The Black Belt in Alabama has traditionally seen an exodus of community members and promising students who have left to pursue their careers elsewhere. This departure of citizens leaves a void of good role models and mentors who can help students plan for their futures and avoid the pitfalls of negative influences.

Teens account for nearly a third of all births in the Black Belt. There are also considerable problems with alcohol abuse, marijuana use and methylamphetamine drug use.

“Education is not valued by many students because they don’t see what it can do for them,” said Dr. Steve Nagy, UA professor of health education. “These students will ask why should I do well in school? What good will it do me?” he added.

Nagy is hoping to help change teens’ low expectations by using a program called Future Selves.

Now in its fifth year, Future Selves is a youth development program for students in grades 6 through 8, which encourages them to examine their life paths and focus on the future by setting goals, developing skills to achieve those goals and resisting peer pressure.

“UA’s goal, through this program, is to reach out to these young people, encourage thinking and decision-making skills, and showcase role models and behaviors that give them a positive future,” said Nagy.

Currently, 12 schools from three counties—Pickens, Bibb and Hale—are participating in the pilot phase.

Dr. Steve Nagy and Antonia Mead hope to decrease dropout rates at schools in the Black Belt through Future Selves.
Dr. Steve Nagy and Antonia Mead hope to decrease dropout rates at schools in the Black Belt through Future Selves.

Teens in both intervention and comparison groups were asked to complete a self-administered questionnaire, designed to assess the effectiveness of the curricula, both prior to the delivery of the program (pre-test) and following it (post-test).

Students in each of the three intervention groups (grades 6-8) were given 20 hours of curriculum instruction that included workbooks, videos, peer-led discussions, mentors, case studies and interactive group activities.

“Each grade level focuses on different aspects of a student’s life when addressing barriers that get in the way of having successful futures,” explained Nagy.

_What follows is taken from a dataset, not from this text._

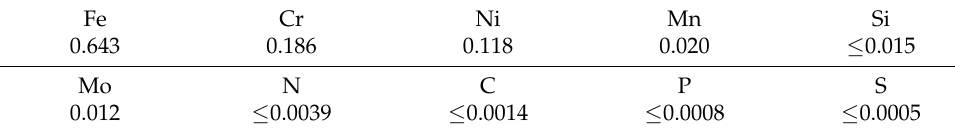
Table 2. Composition of Ni- and Cr-rich AISI-316L by atom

Grade 6’s theme is “Focus on Self: How Do We Become Who We Become?” Grade 7’s is “Legacy: What Do You Leave to Your Family and Friends as a Consequence of Your Existence?” Grade 8 presents “Success: What Does It Take to Achieve Personal Success?”

This school year, Future Selves will expand beyond the classroom and into the community. “We will be focusing our efforts on a stronger link between the communities and the school systems,” Nagy said.

Nagy said the project’s initial goal of creating strong materials and delivery methods has been achieved during this first phase. “I am very confident in our materials development and hope we can take them, apply for further funding, and move to the next level.”

While results are still being tabulated, Nagy said some evidence shows that they are making progress, although it is difficult to break a generations-long mind-set.

“It is very difficult to keep teens in rural areas encouraged because there’s not much there for them, and it is very hard to find a lot of positive role models,” he said.

Future Selves and CDR are both programs of UA’s College of Human Environmental Sciences.